### GIVEN RECORDS ###

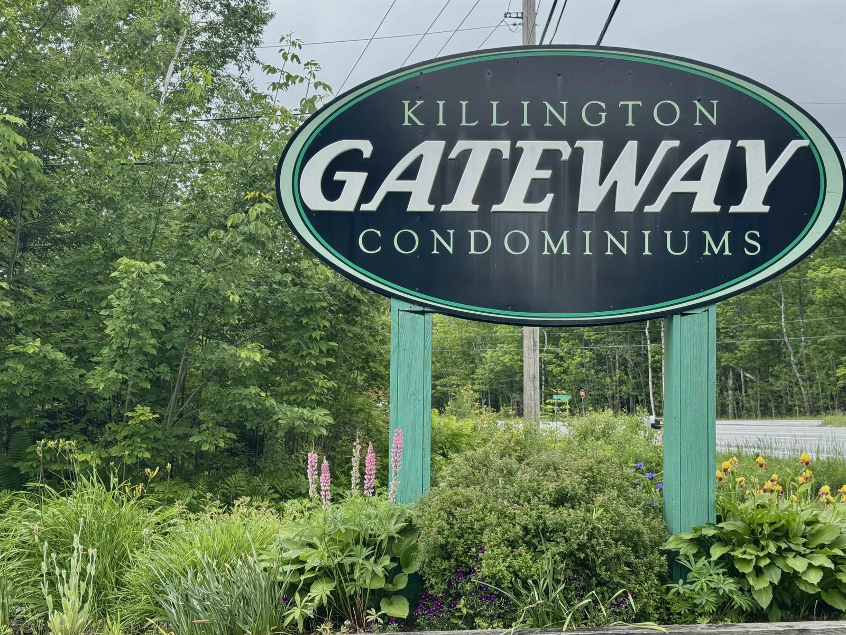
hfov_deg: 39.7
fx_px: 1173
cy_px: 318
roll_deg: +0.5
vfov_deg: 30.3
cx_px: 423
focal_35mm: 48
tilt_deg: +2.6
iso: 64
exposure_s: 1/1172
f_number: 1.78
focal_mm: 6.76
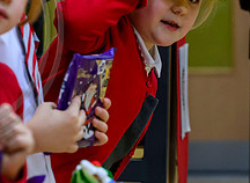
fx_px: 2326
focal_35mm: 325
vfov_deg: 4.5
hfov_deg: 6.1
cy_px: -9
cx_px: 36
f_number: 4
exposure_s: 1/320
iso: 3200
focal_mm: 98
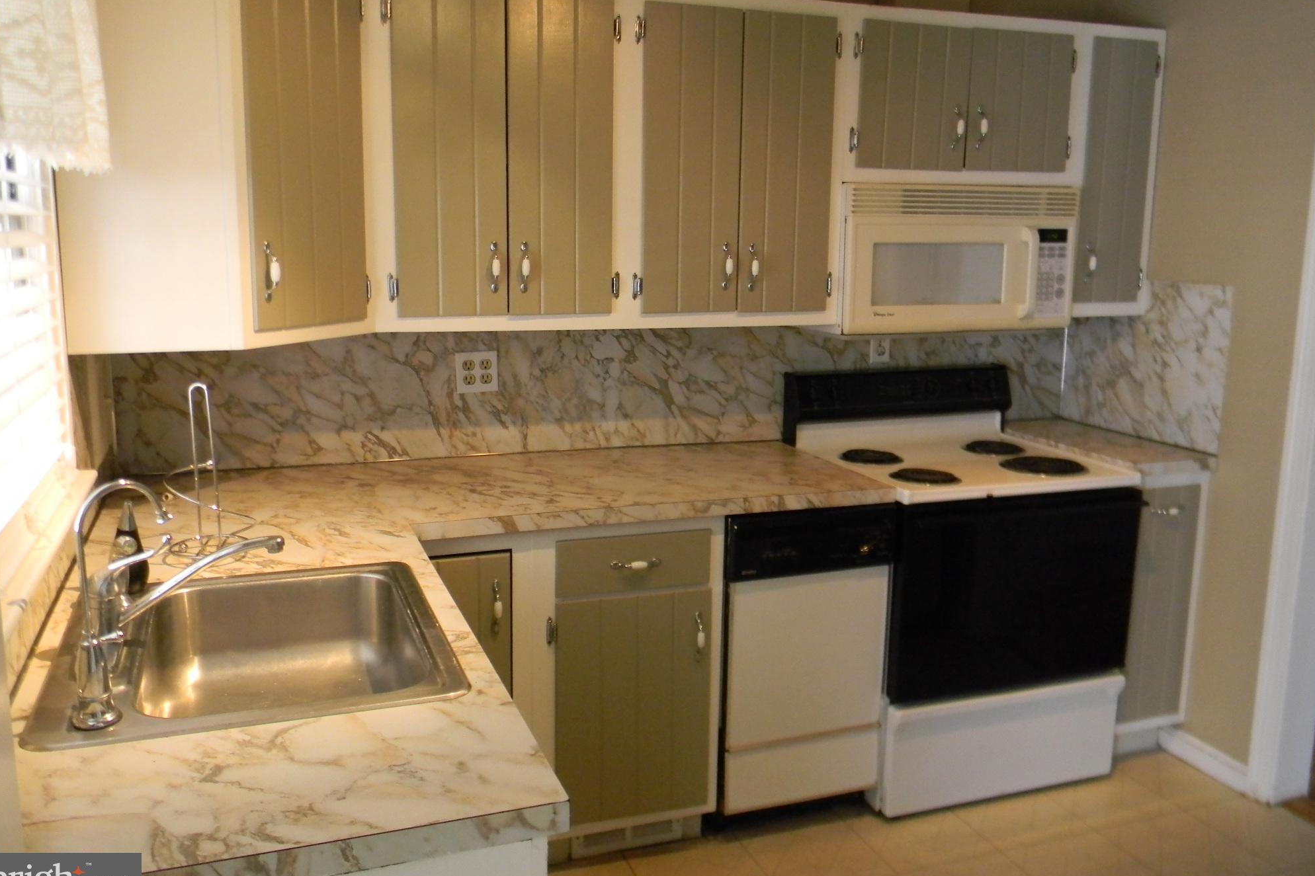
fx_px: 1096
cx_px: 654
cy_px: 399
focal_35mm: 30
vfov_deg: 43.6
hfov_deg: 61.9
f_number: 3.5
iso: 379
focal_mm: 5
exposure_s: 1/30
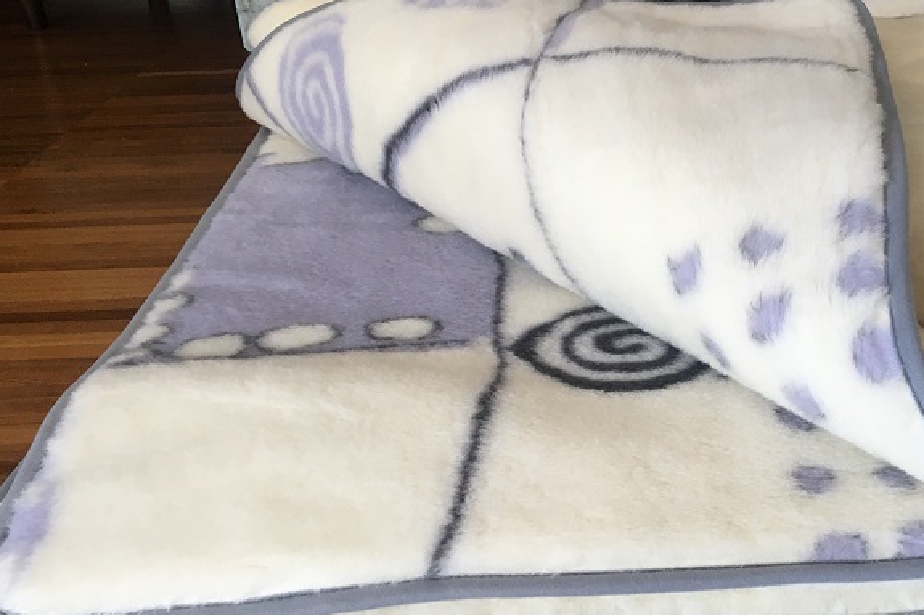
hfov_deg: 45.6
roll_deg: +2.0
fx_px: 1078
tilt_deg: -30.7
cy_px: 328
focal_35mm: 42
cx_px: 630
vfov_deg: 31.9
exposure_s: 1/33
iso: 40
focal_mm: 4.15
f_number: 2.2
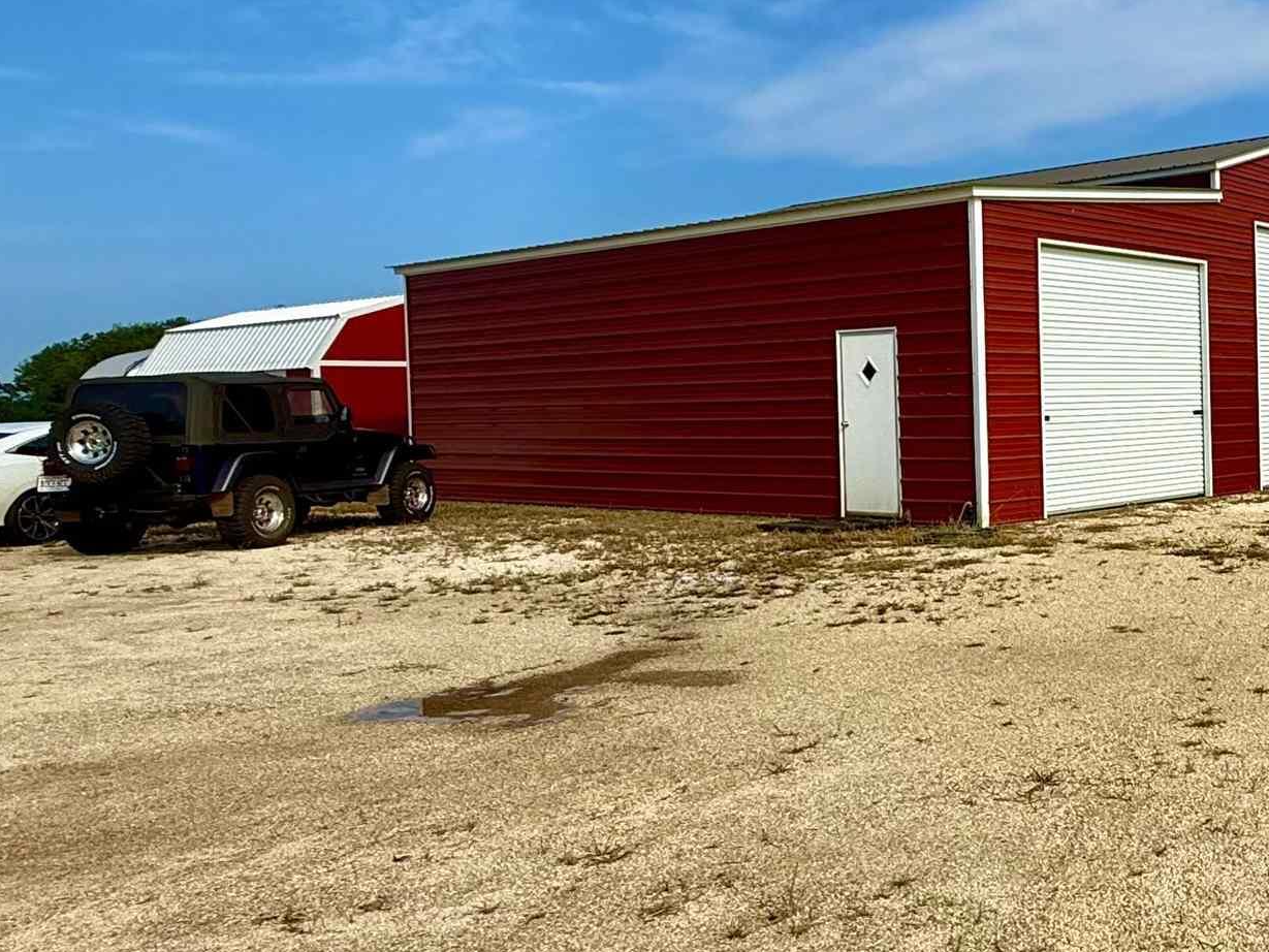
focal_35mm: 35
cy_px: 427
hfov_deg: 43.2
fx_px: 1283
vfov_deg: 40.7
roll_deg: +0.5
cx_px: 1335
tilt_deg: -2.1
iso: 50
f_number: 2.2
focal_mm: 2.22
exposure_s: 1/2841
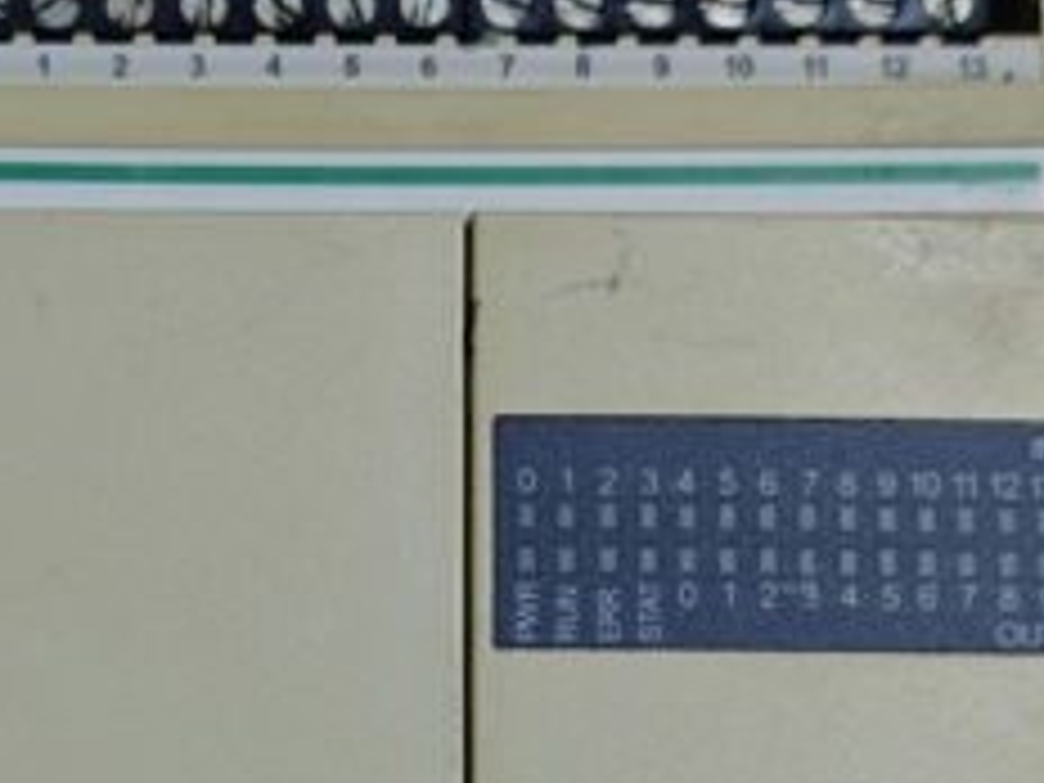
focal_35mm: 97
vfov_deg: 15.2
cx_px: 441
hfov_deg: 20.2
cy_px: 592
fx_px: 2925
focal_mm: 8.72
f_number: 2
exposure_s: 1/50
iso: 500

###

The answer must be the lines above from the one containing "exposure_s: 1/320" through the one containing "vfov_deg: 31.9", reproduced exactly, with no pictures and nothing else.

exposure_s: 1/320
iso: 3200
focal_mm: 98
fx_px: 1096
cx_px: 654
cy_px: 399
focal_35mm: 30
vfov_deg: 43.6
hfov_deg: 61.9
f_number: 3.5
iso: 379
focal_mm: 5
exposure_s: 1/30
hfov_deg: 45.6
roll_deg: +2.0
fx_px: 1078
tilt_deg: -30.7
cy_px: 328
focal_35mm: 42
cx_px: 630
vfov_deg: 31.9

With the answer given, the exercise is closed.